Israeli radicals carry out rituals during raid of Al-Aqsa Mosque compound
Israeli radicals raided the Al-Aqsa Mosque compound in occupied East Jerusalem on Tuesday, the Muslim body that manages the site said.
Dozens of extremists stormed Al-Aqsa in groups and toured the holy place, the Islamic Waqf was cited as saying by the official Palestinian news agency Wafa.
The Israelis also carried out Jewish religious rituals, the Waqf said, in violation of a longstanding status-quo arrangement governing the Al-Aqsa compound, which reserves prayer at the site for Muslims alone.
Al-Aqsa is the third-holiest site in Islam and the most-sacred Muslim place in Palestine.
Like other Muslim and Christian sacred places in East Jerusalem, it is often targeted by Jewish extremists.
Many radical Israelis seek to either split the Al-Aqsa compound in terms of time and space available between Jews and Muslims or replace the mosque with a Jewish temple.
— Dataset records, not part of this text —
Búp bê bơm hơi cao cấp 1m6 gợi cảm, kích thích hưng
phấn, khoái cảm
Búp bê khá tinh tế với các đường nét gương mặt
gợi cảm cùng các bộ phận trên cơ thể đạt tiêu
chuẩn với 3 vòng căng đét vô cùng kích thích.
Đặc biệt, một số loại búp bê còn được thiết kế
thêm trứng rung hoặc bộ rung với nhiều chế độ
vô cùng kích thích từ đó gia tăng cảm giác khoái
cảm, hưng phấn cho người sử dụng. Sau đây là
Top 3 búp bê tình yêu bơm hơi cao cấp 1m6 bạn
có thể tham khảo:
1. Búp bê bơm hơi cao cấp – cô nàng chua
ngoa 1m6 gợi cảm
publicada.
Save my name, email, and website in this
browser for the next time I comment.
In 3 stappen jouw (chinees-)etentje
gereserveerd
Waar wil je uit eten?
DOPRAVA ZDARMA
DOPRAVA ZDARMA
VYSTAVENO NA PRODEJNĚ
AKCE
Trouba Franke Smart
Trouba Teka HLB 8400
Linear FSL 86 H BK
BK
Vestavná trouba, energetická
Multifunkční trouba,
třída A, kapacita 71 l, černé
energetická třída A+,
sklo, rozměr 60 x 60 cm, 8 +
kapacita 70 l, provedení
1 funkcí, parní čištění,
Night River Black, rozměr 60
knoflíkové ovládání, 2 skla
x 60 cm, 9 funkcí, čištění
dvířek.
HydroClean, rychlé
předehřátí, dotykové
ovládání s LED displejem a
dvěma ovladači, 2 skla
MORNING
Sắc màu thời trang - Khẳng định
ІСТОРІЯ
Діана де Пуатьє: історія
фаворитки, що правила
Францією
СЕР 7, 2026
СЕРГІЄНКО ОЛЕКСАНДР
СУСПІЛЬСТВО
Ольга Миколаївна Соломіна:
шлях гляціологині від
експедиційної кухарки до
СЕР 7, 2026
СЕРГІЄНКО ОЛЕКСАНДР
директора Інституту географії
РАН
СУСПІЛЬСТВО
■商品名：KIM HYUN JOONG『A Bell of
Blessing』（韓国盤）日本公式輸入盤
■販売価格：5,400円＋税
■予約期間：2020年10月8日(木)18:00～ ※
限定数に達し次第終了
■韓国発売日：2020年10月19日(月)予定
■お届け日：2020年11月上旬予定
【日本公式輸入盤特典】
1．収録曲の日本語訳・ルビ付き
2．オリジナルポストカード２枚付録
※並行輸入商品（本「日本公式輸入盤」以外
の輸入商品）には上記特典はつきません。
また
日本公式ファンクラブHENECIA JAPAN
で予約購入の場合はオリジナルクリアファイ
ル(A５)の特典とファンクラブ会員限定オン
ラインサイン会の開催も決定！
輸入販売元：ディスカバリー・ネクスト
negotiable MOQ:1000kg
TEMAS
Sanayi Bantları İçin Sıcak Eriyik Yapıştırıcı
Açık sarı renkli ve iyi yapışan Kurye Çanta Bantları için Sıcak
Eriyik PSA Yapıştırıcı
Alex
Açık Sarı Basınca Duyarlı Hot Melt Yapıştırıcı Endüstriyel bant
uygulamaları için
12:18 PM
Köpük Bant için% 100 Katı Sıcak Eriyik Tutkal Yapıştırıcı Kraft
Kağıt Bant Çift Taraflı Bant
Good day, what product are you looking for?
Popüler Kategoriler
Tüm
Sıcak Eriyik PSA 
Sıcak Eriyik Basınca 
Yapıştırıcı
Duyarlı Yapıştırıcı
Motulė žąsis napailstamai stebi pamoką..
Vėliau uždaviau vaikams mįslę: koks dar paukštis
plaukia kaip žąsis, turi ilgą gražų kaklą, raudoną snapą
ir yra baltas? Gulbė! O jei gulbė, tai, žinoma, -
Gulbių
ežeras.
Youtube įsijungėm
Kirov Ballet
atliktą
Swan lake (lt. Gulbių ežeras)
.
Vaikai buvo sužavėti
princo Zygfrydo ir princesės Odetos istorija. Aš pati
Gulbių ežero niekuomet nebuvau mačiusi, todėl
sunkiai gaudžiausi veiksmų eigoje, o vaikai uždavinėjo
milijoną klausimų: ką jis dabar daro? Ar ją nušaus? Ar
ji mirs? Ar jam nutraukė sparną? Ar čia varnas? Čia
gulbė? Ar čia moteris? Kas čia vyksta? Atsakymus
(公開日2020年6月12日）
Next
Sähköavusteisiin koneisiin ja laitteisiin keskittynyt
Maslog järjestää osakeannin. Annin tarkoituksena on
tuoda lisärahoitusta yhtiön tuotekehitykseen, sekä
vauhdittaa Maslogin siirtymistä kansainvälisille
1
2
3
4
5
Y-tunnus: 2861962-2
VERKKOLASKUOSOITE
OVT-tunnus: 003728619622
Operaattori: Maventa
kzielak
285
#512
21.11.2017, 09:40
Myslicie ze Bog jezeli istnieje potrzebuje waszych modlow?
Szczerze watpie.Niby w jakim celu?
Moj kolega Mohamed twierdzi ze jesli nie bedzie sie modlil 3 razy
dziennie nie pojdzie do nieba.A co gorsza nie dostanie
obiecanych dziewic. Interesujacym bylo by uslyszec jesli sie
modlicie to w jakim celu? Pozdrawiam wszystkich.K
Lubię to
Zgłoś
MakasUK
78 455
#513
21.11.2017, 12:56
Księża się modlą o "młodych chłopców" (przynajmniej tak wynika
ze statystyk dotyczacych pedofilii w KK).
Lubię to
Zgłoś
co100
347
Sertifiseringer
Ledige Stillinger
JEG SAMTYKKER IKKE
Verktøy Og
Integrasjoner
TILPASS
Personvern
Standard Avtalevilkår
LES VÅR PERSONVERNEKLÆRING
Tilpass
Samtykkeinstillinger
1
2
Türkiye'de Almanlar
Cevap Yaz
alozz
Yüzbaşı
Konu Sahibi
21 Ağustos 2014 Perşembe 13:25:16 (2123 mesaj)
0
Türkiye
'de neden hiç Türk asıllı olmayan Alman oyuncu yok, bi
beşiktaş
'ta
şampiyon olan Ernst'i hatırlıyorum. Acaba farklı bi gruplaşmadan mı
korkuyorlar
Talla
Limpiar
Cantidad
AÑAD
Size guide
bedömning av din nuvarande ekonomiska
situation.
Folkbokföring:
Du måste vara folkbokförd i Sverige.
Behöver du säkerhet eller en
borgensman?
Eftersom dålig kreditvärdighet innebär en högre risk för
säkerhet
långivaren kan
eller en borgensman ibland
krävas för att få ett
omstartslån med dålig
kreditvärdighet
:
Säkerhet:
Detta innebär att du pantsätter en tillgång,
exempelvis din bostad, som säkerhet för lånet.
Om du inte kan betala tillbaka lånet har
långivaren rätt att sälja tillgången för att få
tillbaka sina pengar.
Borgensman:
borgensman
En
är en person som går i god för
Palestinians view East Jerusalem, which Israel illegally annexed in 1980 after capturing it in 1967, as the capital of their future independent state.
Almost the entire international community rejects Israel's annexation and sovereignty claims over Jerusalem.
However, Israeli authorities and settlers have been accused of pushing Palestinians out of the city.